# Supplied text
________

The abandonment of House of Lords reform has angered the Lib Dems. Nick Clegg has vowed to vote against the changes to constituency boundaries considered crucial to the Conservatives winning a majority in 2015. For those who warned of the dangers of coalition government, this transactional, tit-for-tat approach to policy is unsurprising. But the key point is that it will leave huge resentment between the two parties unless they can agree on a new agenda.

For the Prime Minister, these woes were compounded by the resignation of Louise Mensch, the Conservative MP for Corby. Her departure will result in a by-election and an almost inevitable loss of the seat to Labour. This may not seem significant, but Toby Fenwick of Fleishman Hillard has pointed out that it will make a centre-left coalition mathematically possible for the first time. A Labour-Lib Dem coalition, supported by their Northern Irish spin-offs, Plaid Cymru and the Green party, would not require the support of the Scottish National Party or Democratic Unionist Party. The Lib Dems might just have a potential escape route from the coalition after all, meaning David Cameron can’t take their continued support for granted.

The preservation of the coalition requires a new, unifying agenda. Rhetorically, at least, all agree that the economy is the top priority, and the government plans to use legislative time, freed up by the abandonment of Lords reform, for a grandly-named Economic Regeneration Bill.

This makes sense. Our economy is 4.5 per cent smaller than its peak at the start of 2008, and the government’s watered-down deficit reduction strategy is predicated on optimistic growth forecasts. Meanwhile, the two parties’ only hope of electoral success is a significantly growing economy by 2015. Ronald Reagan once opined that voters will ask whether they are better off than at the last election. The answer at the moment is a resounding “no”.

________

# Tasks to complete
- A) According to the coalition commentary, how much smaller is the economy than its peak at the start of 2008?
- B) Copy the part of the coalition commentary between "The abandonment of House" and "a new agenda.", inclusive.
You won't need the records for any of this.

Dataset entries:
________

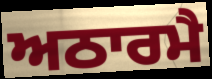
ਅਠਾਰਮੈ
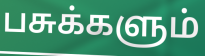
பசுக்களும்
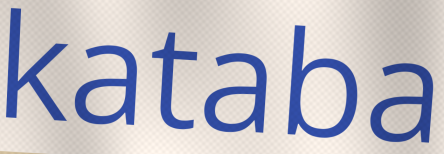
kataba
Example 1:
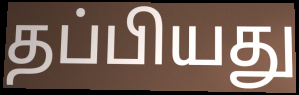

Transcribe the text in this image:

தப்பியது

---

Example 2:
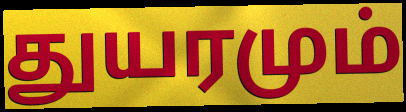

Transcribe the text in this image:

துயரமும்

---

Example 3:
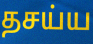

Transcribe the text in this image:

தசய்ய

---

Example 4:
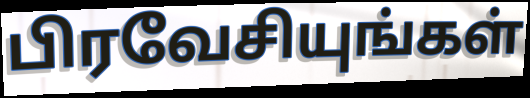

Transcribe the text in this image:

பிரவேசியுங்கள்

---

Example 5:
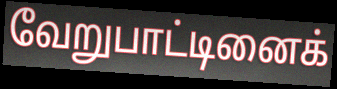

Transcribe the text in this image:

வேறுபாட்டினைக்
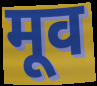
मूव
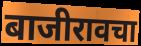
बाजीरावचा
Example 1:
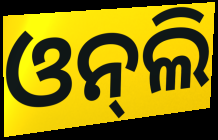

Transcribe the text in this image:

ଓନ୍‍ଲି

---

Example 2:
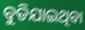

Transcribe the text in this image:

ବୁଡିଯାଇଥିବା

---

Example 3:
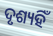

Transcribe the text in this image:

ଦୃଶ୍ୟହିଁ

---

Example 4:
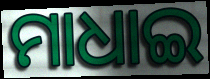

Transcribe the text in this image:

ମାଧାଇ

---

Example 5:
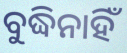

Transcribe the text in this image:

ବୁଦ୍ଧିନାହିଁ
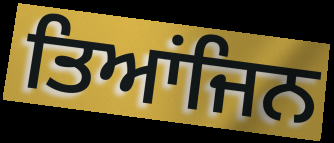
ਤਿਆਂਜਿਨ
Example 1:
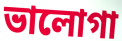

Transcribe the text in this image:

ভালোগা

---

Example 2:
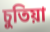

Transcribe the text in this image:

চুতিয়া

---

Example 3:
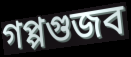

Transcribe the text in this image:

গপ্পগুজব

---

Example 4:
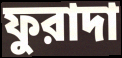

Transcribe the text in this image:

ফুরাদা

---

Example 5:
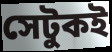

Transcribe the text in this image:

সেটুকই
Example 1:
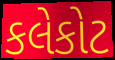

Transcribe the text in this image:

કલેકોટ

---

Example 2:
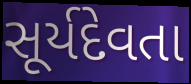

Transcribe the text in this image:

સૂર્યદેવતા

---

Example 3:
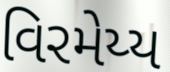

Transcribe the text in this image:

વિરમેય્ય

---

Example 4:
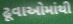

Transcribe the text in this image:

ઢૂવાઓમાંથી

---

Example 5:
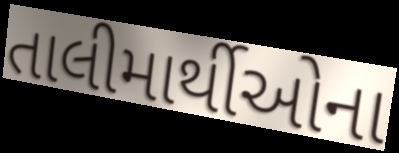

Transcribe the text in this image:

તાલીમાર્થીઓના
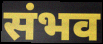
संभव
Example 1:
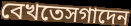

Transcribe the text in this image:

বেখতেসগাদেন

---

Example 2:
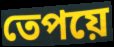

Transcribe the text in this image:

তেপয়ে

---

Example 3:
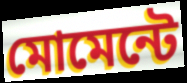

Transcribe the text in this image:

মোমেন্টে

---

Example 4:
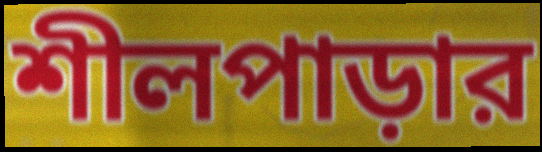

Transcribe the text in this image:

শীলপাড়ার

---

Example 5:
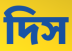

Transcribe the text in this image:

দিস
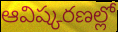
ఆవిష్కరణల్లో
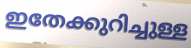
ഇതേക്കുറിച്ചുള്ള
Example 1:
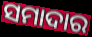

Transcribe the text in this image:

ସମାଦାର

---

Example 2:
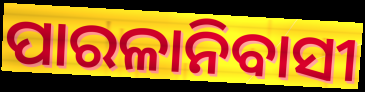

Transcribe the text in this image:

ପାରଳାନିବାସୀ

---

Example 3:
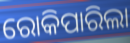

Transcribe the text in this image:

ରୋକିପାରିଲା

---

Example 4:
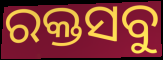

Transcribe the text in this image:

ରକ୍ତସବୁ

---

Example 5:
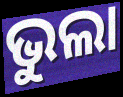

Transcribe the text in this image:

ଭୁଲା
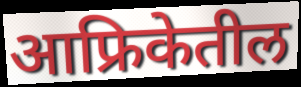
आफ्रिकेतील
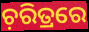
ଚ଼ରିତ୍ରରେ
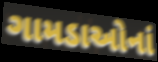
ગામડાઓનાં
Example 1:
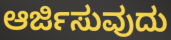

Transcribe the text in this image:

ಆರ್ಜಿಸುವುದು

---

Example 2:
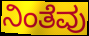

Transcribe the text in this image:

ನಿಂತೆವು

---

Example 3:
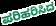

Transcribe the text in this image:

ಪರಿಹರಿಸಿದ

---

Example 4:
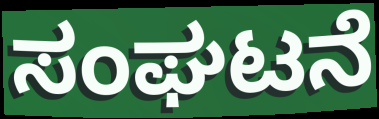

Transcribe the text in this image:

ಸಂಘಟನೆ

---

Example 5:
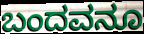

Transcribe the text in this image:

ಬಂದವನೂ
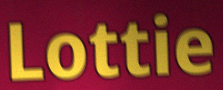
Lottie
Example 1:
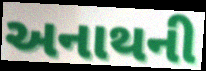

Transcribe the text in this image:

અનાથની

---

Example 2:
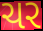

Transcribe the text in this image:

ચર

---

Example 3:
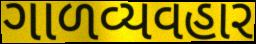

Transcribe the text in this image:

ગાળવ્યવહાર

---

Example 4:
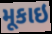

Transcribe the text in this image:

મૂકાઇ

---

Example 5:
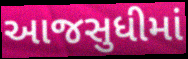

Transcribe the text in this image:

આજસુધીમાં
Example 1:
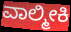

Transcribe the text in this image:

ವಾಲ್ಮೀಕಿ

________

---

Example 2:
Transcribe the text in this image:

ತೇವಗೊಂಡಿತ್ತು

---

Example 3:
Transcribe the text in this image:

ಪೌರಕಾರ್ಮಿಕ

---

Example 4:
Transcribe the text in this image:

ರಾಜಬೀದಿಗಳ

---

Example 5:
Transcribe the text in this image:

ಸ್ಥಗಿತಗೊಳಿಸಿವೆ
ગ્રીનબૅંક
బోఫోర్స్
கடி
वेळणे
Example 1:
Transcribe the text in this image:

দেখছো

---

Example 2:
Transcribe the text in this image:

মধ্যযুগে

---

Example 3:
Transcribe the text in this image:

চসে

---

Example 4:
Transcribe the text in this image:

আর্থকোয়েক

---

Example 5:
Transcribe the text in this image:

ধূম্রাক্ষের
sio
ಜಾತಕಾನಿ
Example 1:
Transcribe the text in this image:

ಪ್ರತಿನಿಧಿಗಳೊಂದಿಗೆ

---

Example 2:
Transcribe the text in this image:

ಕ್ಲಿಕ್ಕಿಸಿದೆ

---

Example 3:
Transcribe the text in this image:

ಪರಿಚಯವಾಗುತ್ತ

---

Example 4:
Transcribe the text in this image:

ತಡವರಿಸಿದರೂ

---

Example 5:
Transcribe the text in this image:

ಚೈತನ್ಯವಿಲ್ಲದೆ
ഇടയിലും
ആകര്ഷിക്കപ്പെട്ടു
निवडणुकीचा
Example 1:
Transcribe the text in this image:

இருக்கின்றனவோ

________

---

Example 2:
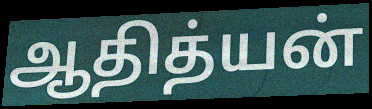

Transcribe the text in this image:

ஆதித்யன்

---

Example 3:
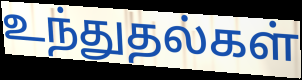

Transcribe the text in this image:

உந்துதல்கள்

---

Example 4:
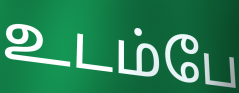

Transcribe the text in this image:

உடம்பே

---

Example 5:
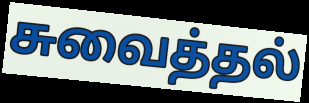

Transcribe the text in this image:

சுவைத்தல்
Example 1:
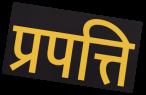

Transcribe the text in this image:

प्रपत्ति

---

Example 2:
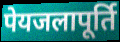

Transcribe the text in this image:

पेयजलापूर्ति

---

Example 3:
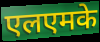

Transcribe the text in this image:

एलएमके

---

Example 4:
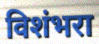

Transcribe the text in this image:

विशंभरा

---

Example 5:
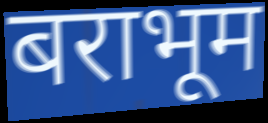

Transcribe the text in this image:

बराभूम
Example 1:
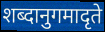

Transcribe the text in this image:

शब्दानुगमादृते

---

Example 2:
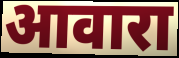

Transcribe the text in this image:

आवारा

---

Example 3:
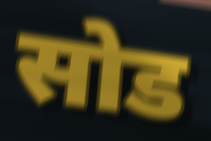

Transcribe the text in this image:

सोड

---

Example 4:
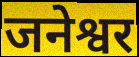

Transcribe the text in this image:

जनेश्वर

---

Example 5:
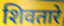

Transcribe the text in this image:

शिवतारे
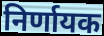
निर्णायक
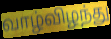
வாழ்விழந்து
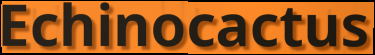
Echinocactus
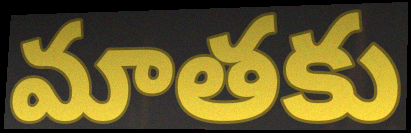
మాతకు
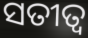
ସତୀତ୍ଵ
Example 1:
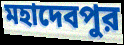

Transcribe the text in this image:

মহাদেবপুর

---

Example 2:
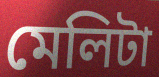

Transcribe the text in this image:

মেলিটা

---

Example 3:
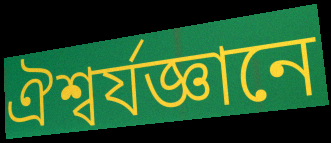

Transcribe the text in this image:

________

# Final answers
- A) It is 4.5 percent smaller.

- B)
The abandonment of House of Lords reform has angered the Lib Dems. Nick Clegg has vowed to vote against the changes to constituency boundaries considered crucial to the Conservatives winning a majority in 2015. For those who warned of the dangers of coalition government, this transactional, tit-for-tat approach to policy is unsurprising. But the key point is that it will leave huge resentment between the two parties unless they can agree on a new agenda.